Why Black African people don’t support each other?

Someone asked me this question again. You can’t believe in diversity and not appreciate that individuals are different and unique. Our race, is just one category of who we are. But the motivations and intentions that influence our decisions, behaviours and attitudes are not only as a result of our race.

Yes indeed. Where the Black African is in many instances the underdog, in terms of economic status and access to opportunities, one does wish they would be more camaraderie. Where we would feel a natural inclination to go beyond the call of duty to help each other. By preferring each other so that we would have a healthy quantity of African owned businesses in diverse sectors that are not in survivalist mode instead of the risk averse gatekeeping that says, “I would rather use the service providers that I have found being used because if they mess up, it would really not rub off on me. After all, my white predecessor used the same. So that must be the best and only choice”. The other side of the coin, is that if a Black African gives you a break, trip all over yourself to give the most superior service so as to shame the stereotype that expects the worst.

So my message to the question was that instead of focusing on race, we should place our energies of having the right configuration of relationships (networks) for one’s business. Being Black is not a guarantee that someone will help if it is not something within their area of expertise or focus. It is not reasonable to expect people to help sell your business when it is not their area of expertise. This will mean that people will have two jobs – to focus on their own expertise and to look for opportunities for you. We will have potential African clients who will never give business to other African people even if they have the authority. Make peace with it. What do you gain by being angry with them? Now management gets retrenched too. They might be in the same boat as you, sooner than they know. You would expect that if you are in similar areas, you would partner or throw bones to each other. Not always so. We also have a selfish gene.

So instead of wasting energy being pissed off at other African people that are not helping you, direct your focus on communicating with potential clients so that they know what you do. They may not use your services immediately, but continue making your brand top of mind. If other African people refer or recommend or partner with you, that is a bonus. I appreciate that people are juggling many balls. So I have stopped having expectations. I expend my energies on what I can do for myself.

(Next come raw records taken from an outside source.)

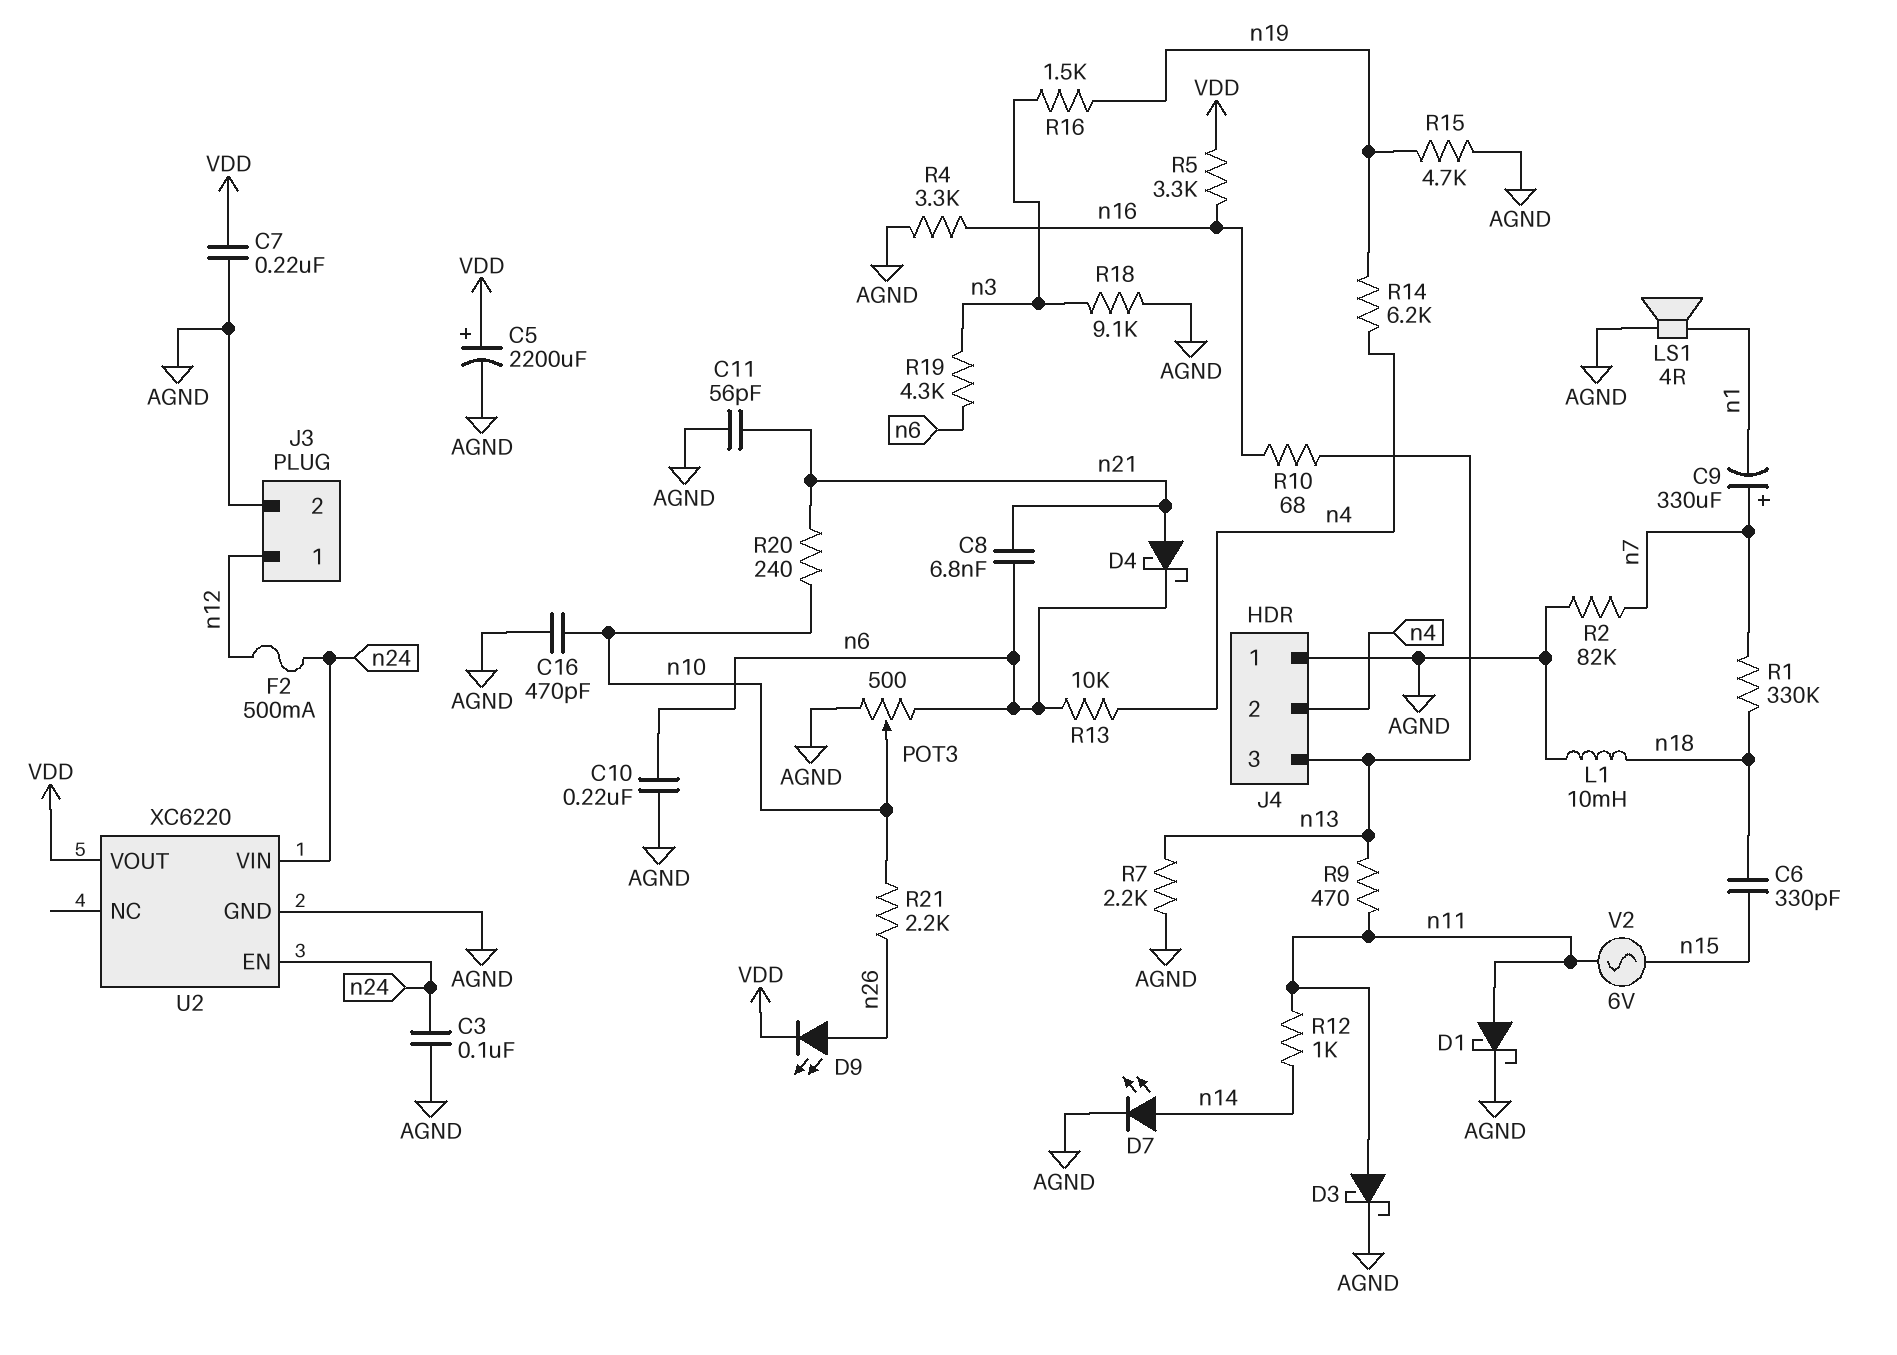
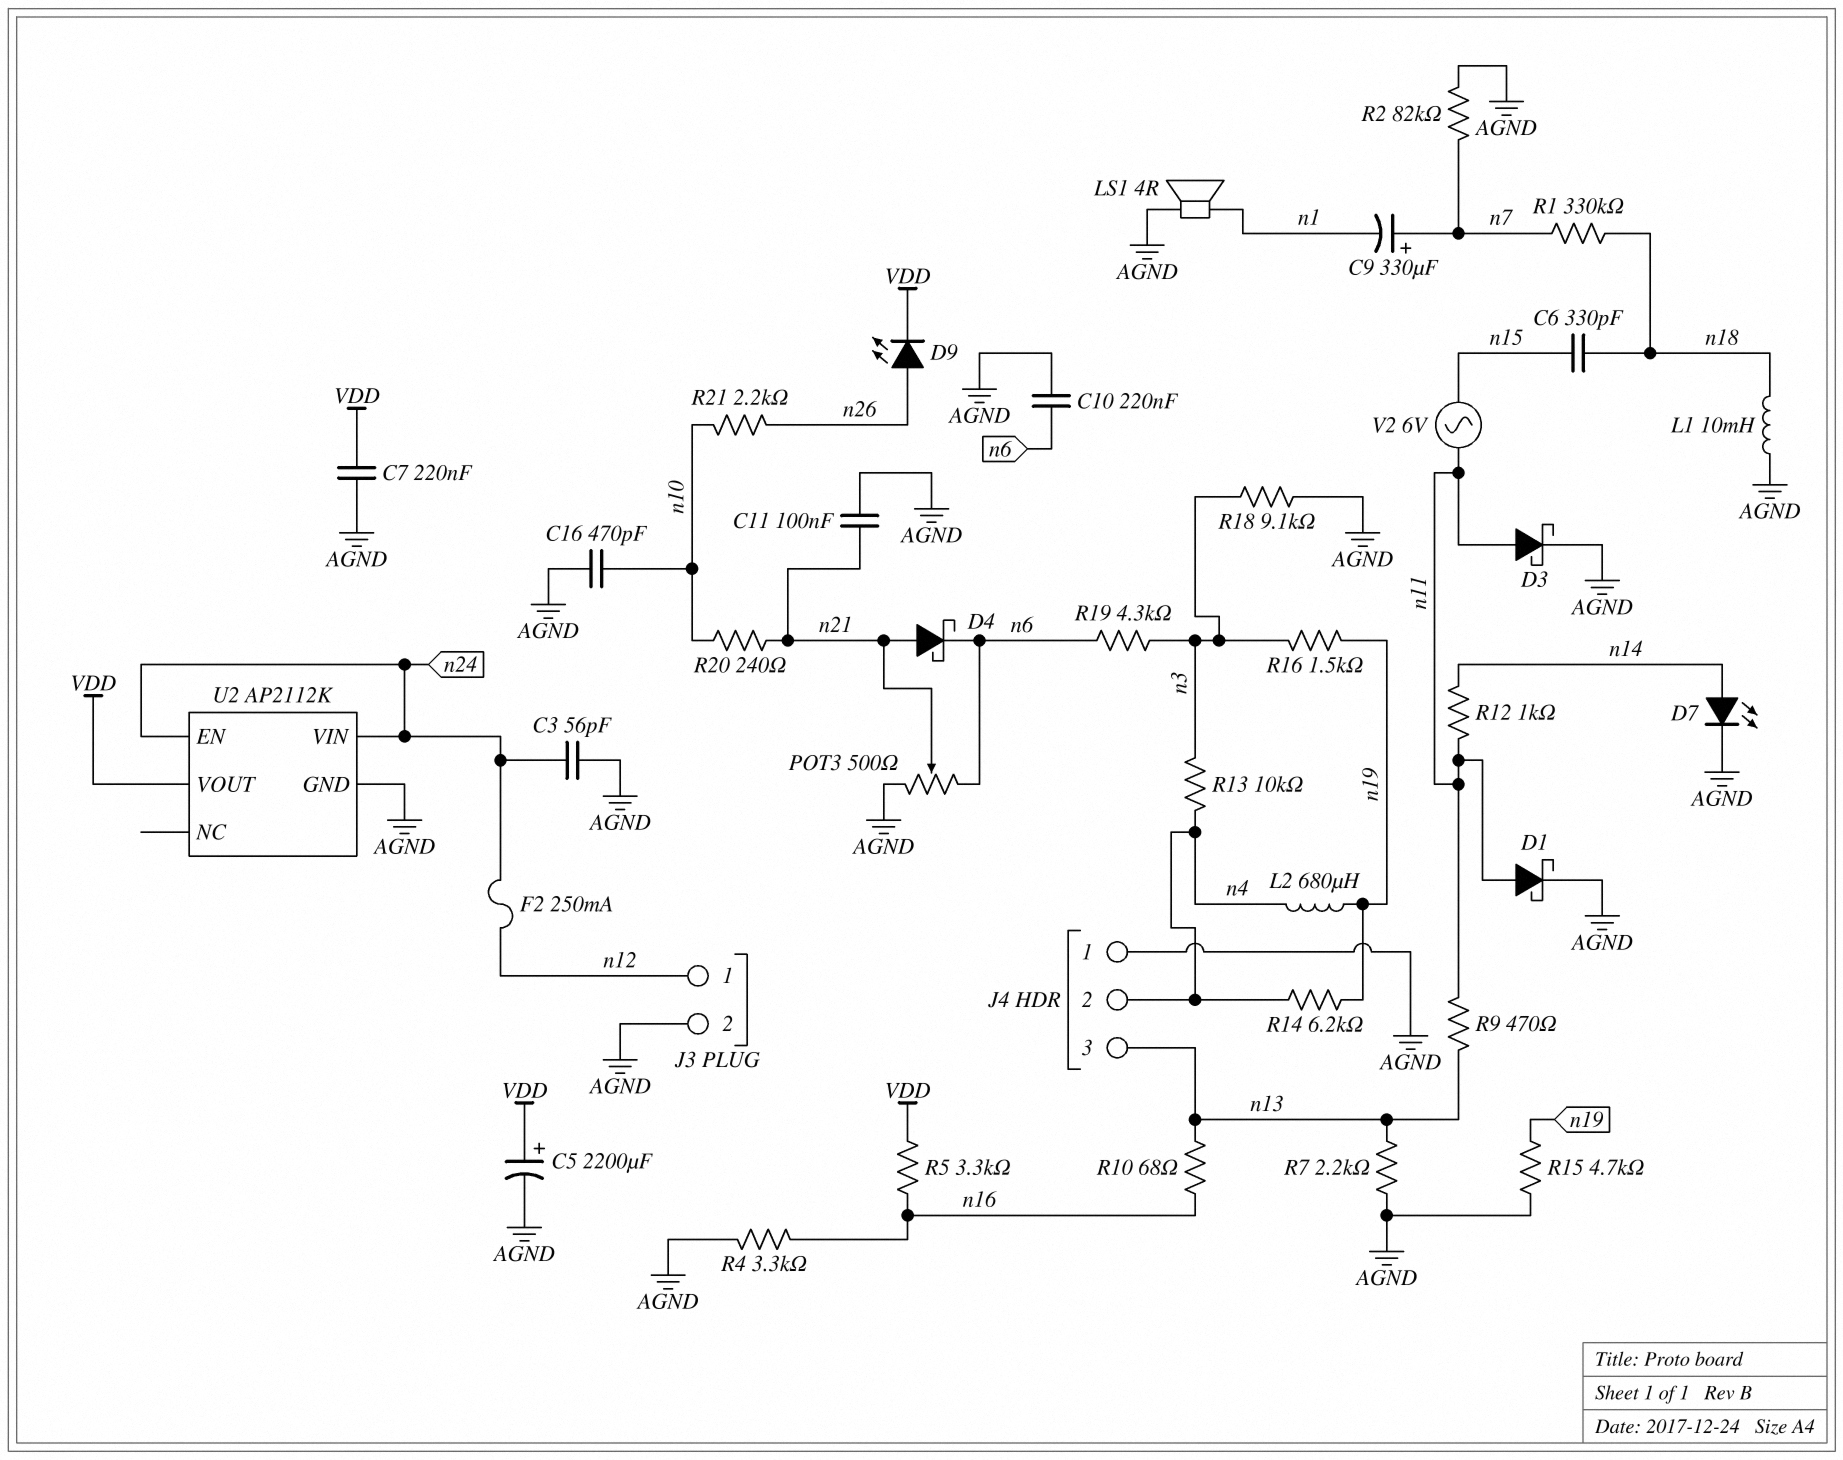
C3: 100nF (AGND, n24) -> 56pF (AGND, n24)
C8: 6.8nF (n6, n21) -> none
C11: 56pF (AGND, n21) -> 100nF (AGND, n21)
F2: 500mA (n12, n24) -> 250mA (n12, n24)
L2: none -> 680uH (n4, n19)
POT3: 500 (AGND, n6, wiper n10) -> 500 (AGND, n6, wiper n21)
R13: 10k (n4, n6) -> 10k (n3, n4)
U2: XC6220 -> AP2112K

So let’s just stop complaining about African people. I got my rude awakening years ago. I realised that we are not all motivated by similar values. Some of us don’t put much stock in the African race being better today than we were yesterday. They believe that their¬† success protects them from the ridicule, patronisation, contempt and stereotypes that are metered out to the rest of us because of our race. They are solely mistaken. But to focus on them is a waste of energy. Just do what you can do. One day at a time. There are many African people who are their brothers and sisters keepers. Have gratitude for them.